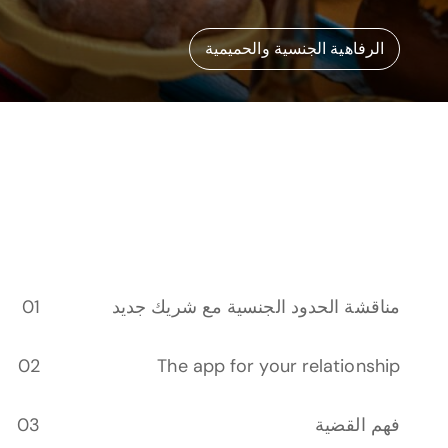
الرفاهية الجنسية والحميمية
مناقشة الحدود الجنسية مع شريك جديد
The app for your relationship
فهم القضية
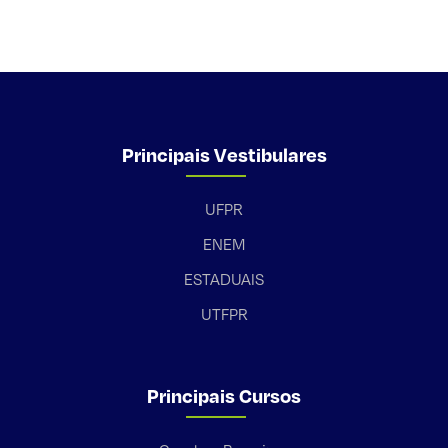
Principais Vestibulares
UFPR
ENEM
ESTADUAIS
UTFPR
Principais Cursos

> Work instruction
Reproduce, line by line and unchanged, the text read from each of the entries above, omitting the pictures.

> Reply to the exercise
الرفاهية الجنسية والحميمية
مناقشة الحدود الجنسية مع شريك جديد
The app for your relationship
فهم القضية
Principais Vestibulares
UFPR
ENEM
ESTADUAIS
UTFPR
Principais Cursos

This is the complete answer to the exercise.